You totally zoomed out, and your inner voice says,"Gurrll, how can you even think--even a limit has a limit and you totally embarrassed yourself with your own stupidity."
I had never held any illusion about my beauty or what-not since I went to school, and though those bad words by some of my classmates stay with me since forever(I know I shouldn't mind their words, but even those bullies had some standard beauty faces to die for), now it ironically feels refreshing that I know my limits and also know when to step back and let others take the stage.
I'm hardly anyone to jump into conclusions but when I fall, I just fall and remain loyal. I am an average looking free-spirited girl trying to get out of my terrible days but I think somehow everyone takes me too lightly and take me too close to be friends.
I had various guys approach me just because they wanted to woo my friends. I'm not that friend who'd get jealous of my friends' happiness, but somehow it hurts to see how I'm so incapable of being loved.
I just wonder if anyone would also have a crush on me and tell their girl friends just like I'm always taking those great tales of confessions from my guy friends.
How I'll always be that one "friend" they can look forward to sharing their love lives with and how much they like "that girl" but apparently, I can never be the girl they'd choose in the end.
I know it sounds so pathetic, even I'm cringing while writing it, but this video made me pour my feelings out. I still talk to that guy who once liked my sister (she said no btw) cause he's really decent, helps me and others in academics stuff, and doesn't go around flirting with just anyone. I joke a lot and he as a half-introvert laughs or says reserved things, or asks in return and I'm grateful we are friends.
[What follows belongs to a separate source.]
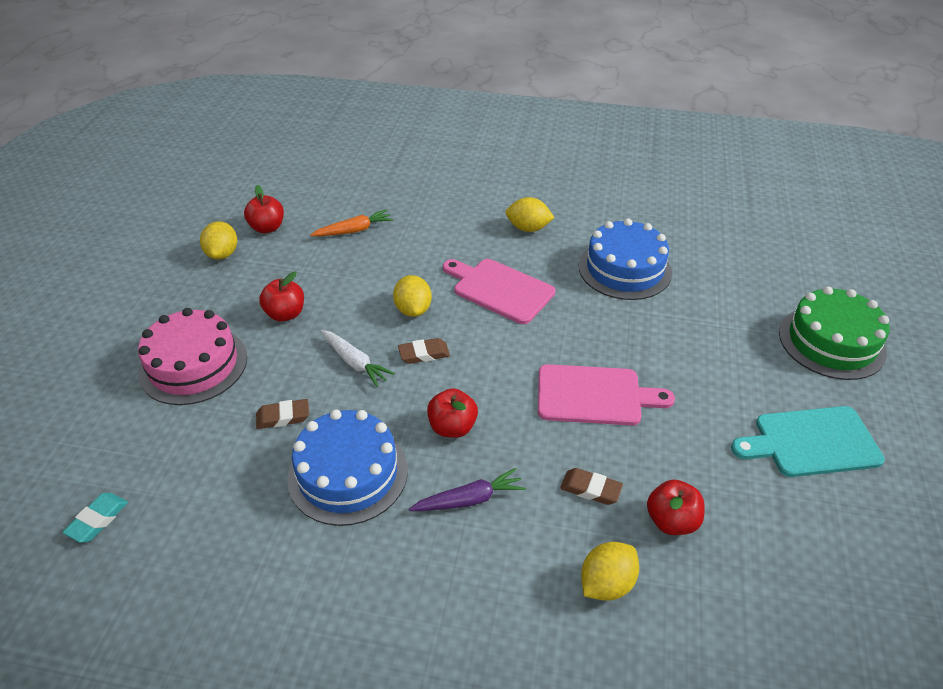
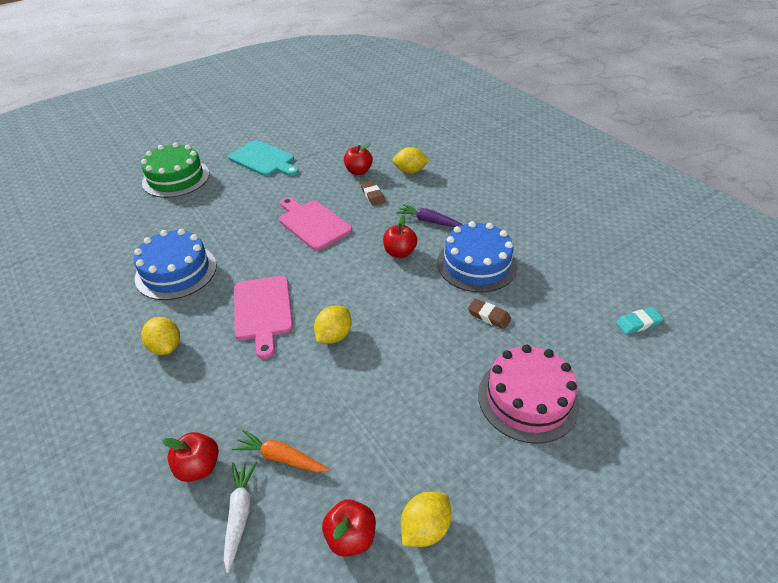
camera: 135 degrees left, 0 degrees up
(285, 314) = (425, 399): red apple -> red apple (199, 467)
(355, 362) = (413, 323): white carrot -> white carrot (240, 514)
(424, 354) = (365, 300): brown eraser -> none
I know life has very little in store for me and I guess my role in life is to comfort all the heartbroken people of the world or participate in the matchmaking of the new ones.
Sometimes I envy how guys describe the girls they fall in love with, and how these girls sound even more beautiful than they actually are, in their eyes, but I guess others don't have that comfort to see the guys' side as I have.
Those girls can just be the princesses, the queens, the leaders, the conquerors, the brides and the heartbreakers all they want, while I can just be that well-required audience present to witness one of the most incredible love stories happening or either breaking apart in the history of love.